The reduction in the pension LTA (lifetime allowance, or “pot”) from £1.5m to £1.25m in April 2014 means that some GPs will be forced to withdraw from the NHS pension scheme or face a 55 per cent tax on the over-achieved bit. So if one’s pension pot is maxed-out, there’s even less incentive to stay till 60 and so even more will drop out early. And part-time working is almost the norm now, especially for female graduates, so the actual number of GPs means very little: it is full-time equivalents that need to be counted. Yet while the GP workload soars, this actual number of full-time equivalents falls. And so an entirely predictable crisis looms, which the Lord Bishop of Norwich recognises, and the Earl Howe assures us that HEE is working on.
But running GP-land is like steering a supertanker: it takes a very long time to turn around. First you need to make the workplace/remuneration attractive, then new graduates need to discover it, and then they need years of training. It may be politically unpalatable, in the current climate of austerity and cuts, to be generous to GPs, but there is another way. The DoH could be even more horrid to hospital doctors to make GP-land look comparatively favourable. But then they’ll all just pack up and swan off to Europe/Oz/Canada, as happened in the 1960s.
According to the Centre for Workforce Intelligence (CfWI), 10,000 more GPs are needed over the next 15 years to staff seven-day working (12,800 extra full-time-equivalents). In some parts of the country, there is just one GP serving in excess of 8,000 patients (the accepted norm is 6,000 per practice). Last month’s edition of The Pulse (a GP trade rag) reported: “The crisis has become so great in north-east Essex that NHS England managers have had to step in to ‘immediately address’ the situation and support practices.” I guess the Government could let such practices collapse and sell the wreckage to Richard Branson to harvest the good bits. Virgin Medicare can then try to find cheaper imported doctors who will work by the hour, and customers will get the added bonus of being able to see a different one each week (where they don’t already).

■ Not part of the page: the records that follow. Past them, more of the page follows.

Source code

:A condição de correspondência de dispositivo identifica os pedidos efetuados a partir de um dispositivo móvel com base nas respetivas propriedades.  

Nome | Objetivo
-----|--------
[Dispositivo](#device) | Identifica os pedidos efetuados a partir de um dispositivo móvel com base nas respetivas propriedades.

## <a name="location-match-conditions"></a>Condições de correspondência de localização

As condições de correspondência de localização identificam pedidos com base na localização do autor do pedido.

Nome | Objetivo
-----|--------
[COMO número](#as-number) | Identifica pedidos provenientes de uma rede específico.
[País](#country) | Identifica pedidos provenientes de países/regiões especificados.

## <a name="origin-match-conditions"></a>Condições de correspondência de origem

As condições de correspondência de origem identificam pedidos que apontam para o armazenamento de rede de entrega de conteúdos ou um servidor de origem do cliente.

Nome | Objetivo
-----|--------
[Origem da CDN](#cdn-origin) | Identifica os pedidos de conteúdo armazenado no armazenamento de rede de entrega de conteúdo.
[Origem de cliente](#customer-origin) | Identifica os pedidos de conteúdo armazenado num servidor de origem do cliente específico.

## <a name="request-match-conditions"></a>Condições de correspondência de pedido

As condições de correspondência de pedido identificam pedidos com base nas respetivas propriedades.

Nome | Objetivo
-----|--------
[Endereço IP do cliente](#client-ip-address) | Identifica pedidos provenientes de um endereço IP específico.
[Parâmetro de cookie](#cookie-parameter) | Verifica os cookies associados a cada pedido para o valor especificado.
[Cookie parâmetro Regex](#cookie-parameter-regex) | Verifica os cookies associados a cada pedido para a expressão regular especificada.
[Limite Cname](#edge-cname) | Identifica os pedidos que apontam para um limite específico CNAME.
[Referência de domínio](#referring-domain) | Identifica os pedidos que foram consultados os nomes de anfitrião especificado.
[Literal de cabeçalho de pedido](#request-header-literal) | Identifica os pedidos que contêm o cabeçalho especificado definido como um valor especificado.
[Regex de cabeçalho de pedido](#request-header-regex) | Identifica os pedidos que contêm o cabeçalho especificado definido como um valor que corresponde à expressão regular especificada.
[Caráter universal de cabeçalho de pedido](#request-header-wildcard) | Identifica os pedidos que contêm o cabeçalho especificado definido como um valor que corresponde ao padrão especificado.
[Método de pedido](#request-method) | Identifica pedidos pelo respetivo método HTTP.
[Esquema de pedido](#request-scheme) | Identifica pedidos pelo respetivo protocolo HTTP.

Healing is a pastoral as well as a scientific vocation: the greatest joy of a GP’s life is getting to know their patients over 10, 20 or 30 years. The best are able to tell instantly how sick you are just by looking in your eyes; by the look on your face or the colour of your skin. They can tell if there’s a need to worry as soon as you walk through the door. And the trust that develops with your favourite GP can be enormously therapeutic in itself. It all sounds terribly old-fashioned, I know. But I promise you they’ll be very much missed when they’re gone.